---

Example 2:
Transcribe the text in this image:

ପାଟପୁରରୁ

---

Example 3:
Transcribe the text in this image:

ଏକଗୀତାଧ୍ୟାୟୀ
++++++++++++++++++++
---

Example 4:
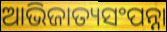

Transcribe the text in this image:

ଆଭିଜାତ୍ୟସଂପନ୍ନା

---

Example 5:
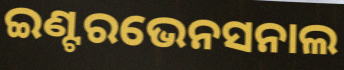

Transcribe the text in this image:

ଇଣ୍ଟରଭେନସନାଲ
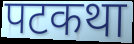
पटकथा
++++++++++++++++++++
WHAT YOU HAVE TO DO — Which lines above hold the string "Example"? Copy every one of them.

COMPLETED EXERCISE —
Example 2:
Example 3:
Example 4:
Example 5:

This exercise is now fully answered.